Enclosure, Dunkip, Co. Limerick
Co. Limerick |
Enclosures
Some archaeological sites announce themselves with earthworks, standing stones, or a silhouette on the skyline.
This one in Dunkip, County Limerick, does none of that. It exists, as far as anyone can tell, only in a single aerial photograph taken on the third of November 1984, and has left no visible impression on the landscape since. No ridge, no crop mark, no shadow catches it on satellite imagery. It is, in the most literal sense, a place you cannot see.
The enclosure, a term used in Irish archaeology for a defined bounded area, typically circular or sub-circular, which might once have served as a settlement, a farmstead boundary, or a ritual space, came to light not through excavation or fieldwork but through a bureaucratic necessity. Bórd Gáis Éireann, the Irish state gas company, commissioned a series of large-scale aerial photographs at 1:5000 resolution to survey the route of the Curraghleigh to West Limerick gas pipeline. One of those images, filed as BGE No. 45 and captured on 3 November 1984, showed the enclosure in improved pasture roughly 260 metres south of the Camoge River. It had never appeared on historical Ordnance Survey Ireland maps, and when later orthophotography was carried out between 2006 and 2012, nothing remained visible at ground level. A Google Earth image from 20 September 2020 confirmed the same absence. A related enclosure, recorded separately, sits approximately 330 metres to the west. The site was compiled and uploaded to the record by Martin Fitzpatrick in March 2021.

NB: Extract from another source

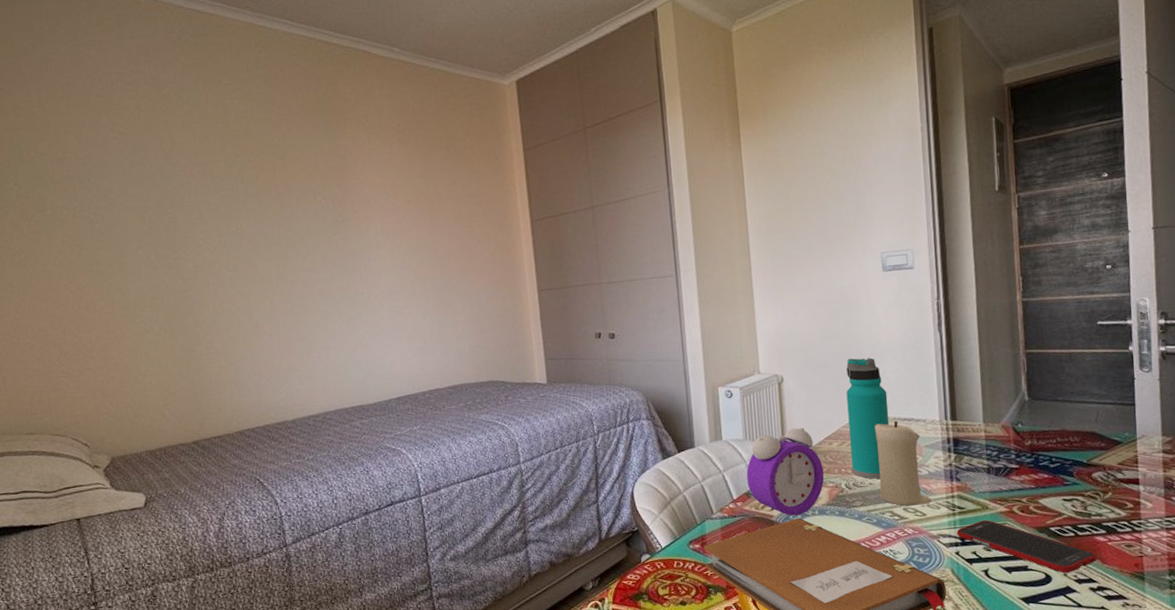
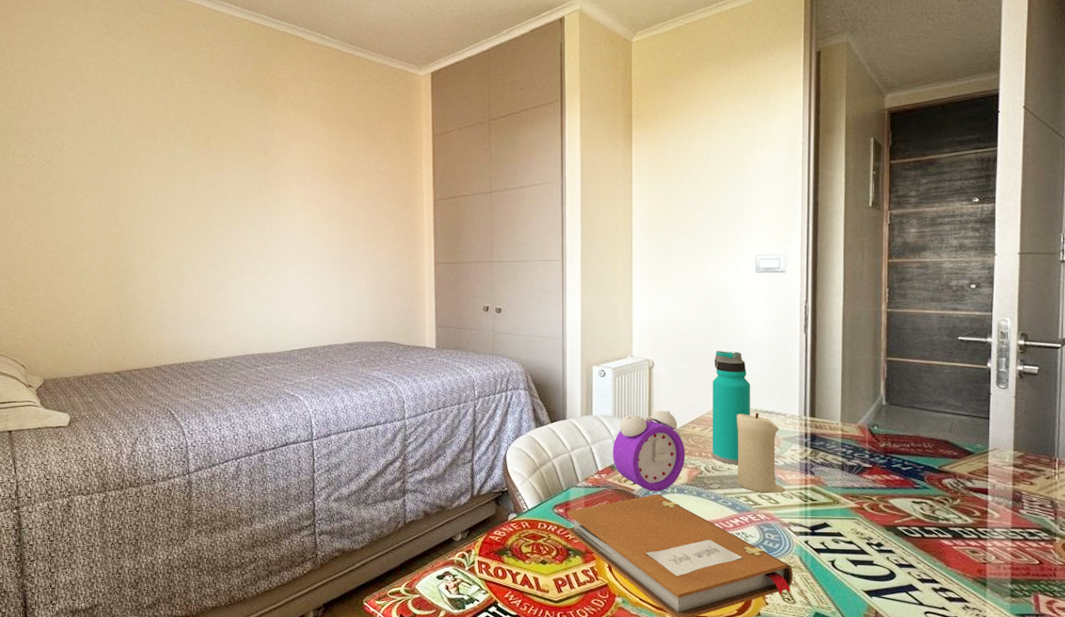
cell phone: present [956,520,1097,574] -> none [807,514,941,572]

Because there are no surface remains, there is little a visitor could identify without the aerial photograph for reference. The surrounding land is improved pasture, the kind of intensively managed grazing ground that has, over decades of drainage and ploughing, erased countless subtle earthworks across the Irish midlands and west. The Camoge River lies close to the north, and the broader landscape here sits within a part of County Limerick that is well supplied with recorded prehistoric and early medieval activity, though this particular enclosure remains undated and unexcavated. Its interest lies less in what can be seen on the ground than in what it illustrates about how fragile the archaeological record is, and how much of it survives, if at all, only in the archive of a gas company's survey photographs from the 1980s.